CHAPITRE III

Plus grand que moi, Erskine. D’une demi-tête. Un visage sympathique et ouvert. Bel homme. Il doit à sa prestance beaucoup de l’engouement des femmes pour le parti expansionniste.

— Cela vous surprend ?

— Disons que ça m’intrigue.

— Pourquoi ? Je trouve l’expérience du professeur Argan passionnante.

— Vous êtes biologiste ?

— Pas encore. Mais c’est peut-être la discipline que je choisirai plus tard.

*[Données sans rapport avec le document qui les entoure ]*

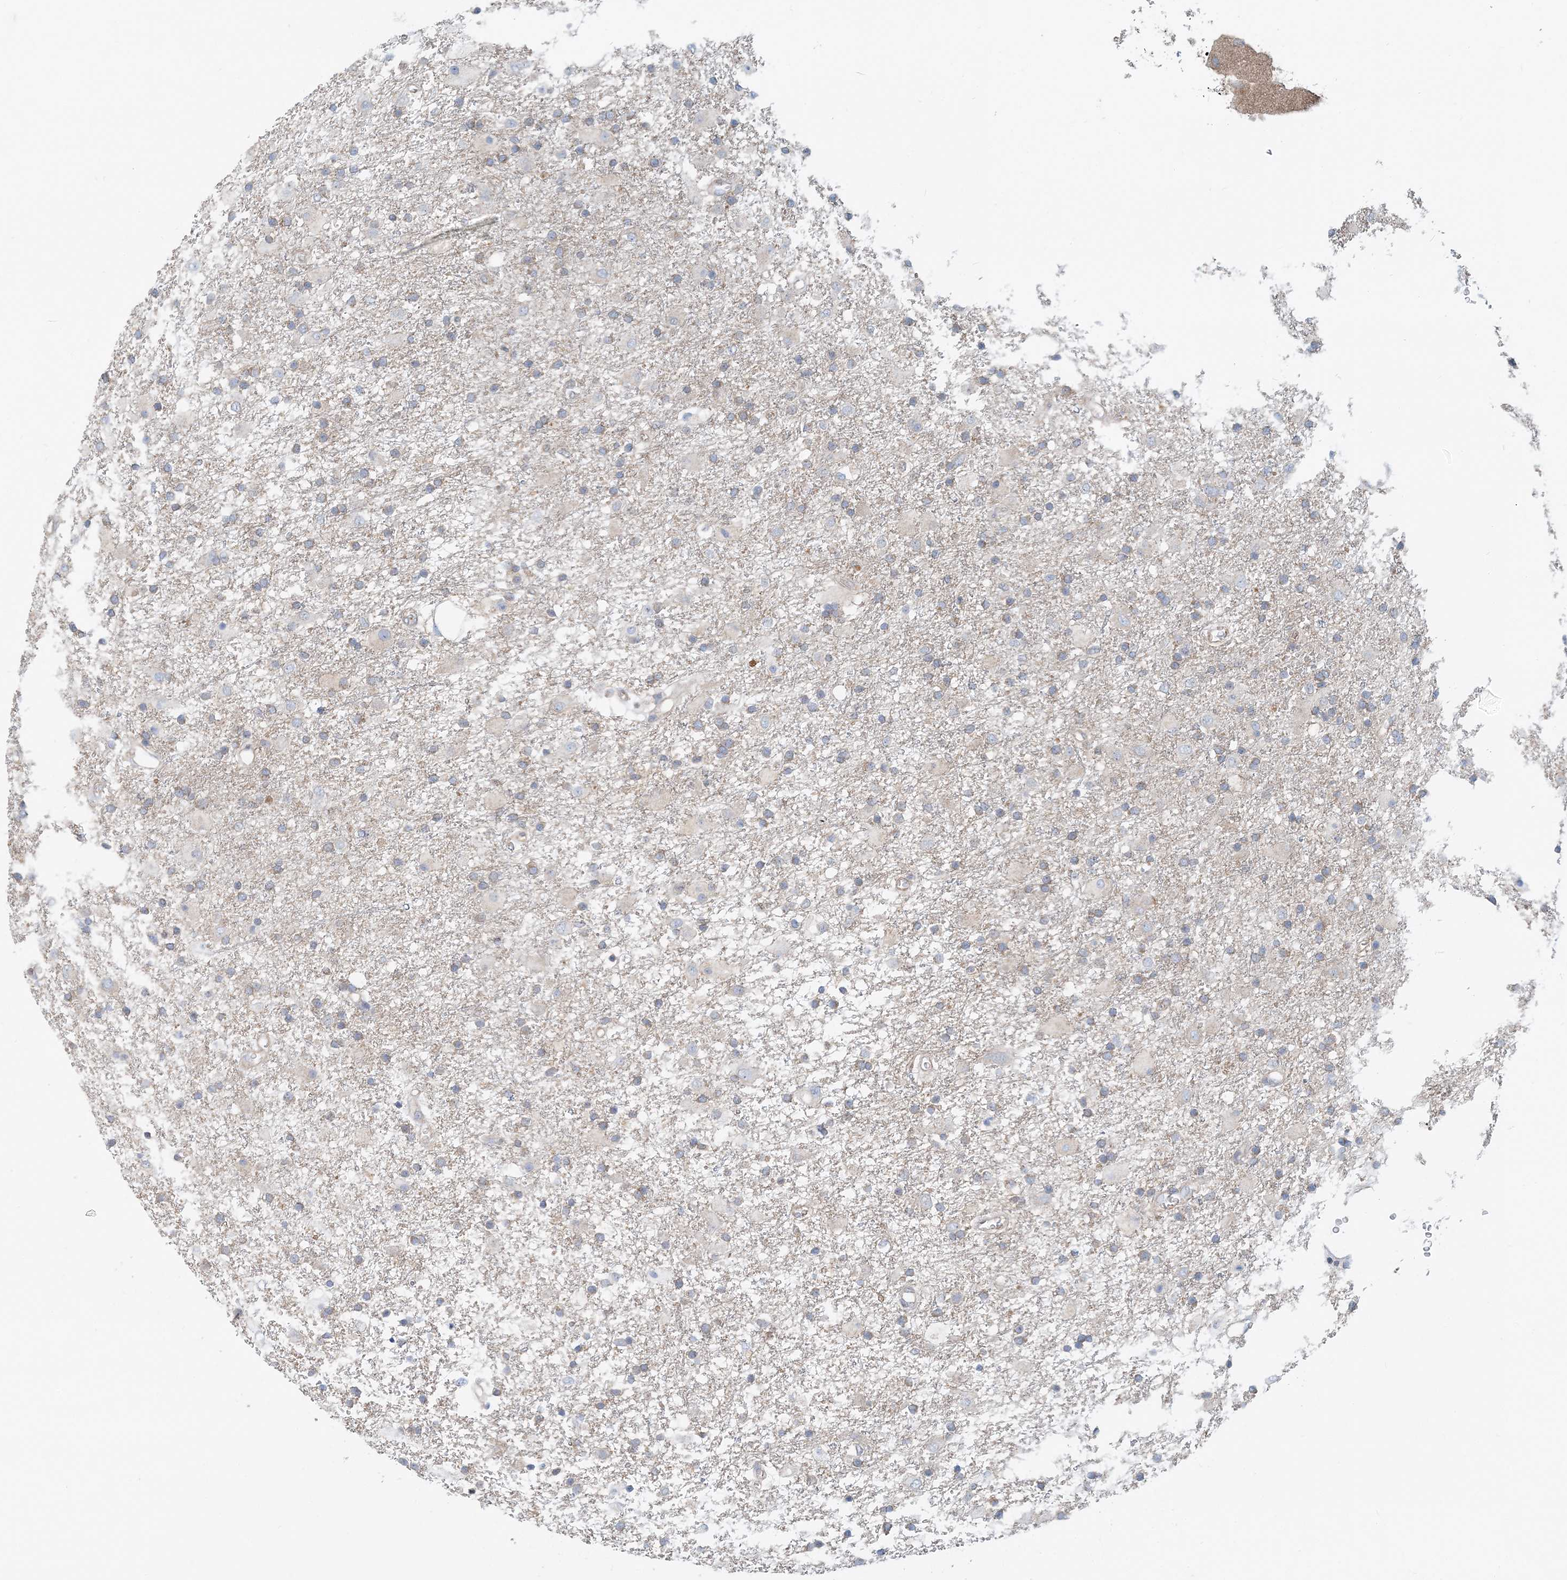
{"staining": {"intensity": "weak", "quantity": "<25%", "location": "cytoplasmic/membranous"}, "tissue": "glioma", "cell_type": "Tumor cells", "image_type": "cancer", "snomed": [{"axis": "morphology", "description": "Glioma, malignant, Low grade"}, {"axis": "topography", "description": "Brain"}], "caption": "Tumor cells show no significant expression in low-grade glioma (malignant).", "gene": "MOB4", "patient": {"sex": "male", "age": 65}}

Il reste méfiant et, avec une moue, il ajoute :

— Je venais étudier le graphique du trajet de l’Argan et le robot m’a annoncé qu’il vous l’avait remis.

— J’allais le rendre.

Aimablement, je le lui tends. Un homme puissant. Le parti expansionniste est une des plus importantes corporations politiques de Terre O. Il prend la carte d’un air dubitatif, puis :

— J’aimerais bavarder un peu avec vous. Je suis Rolf Erskine.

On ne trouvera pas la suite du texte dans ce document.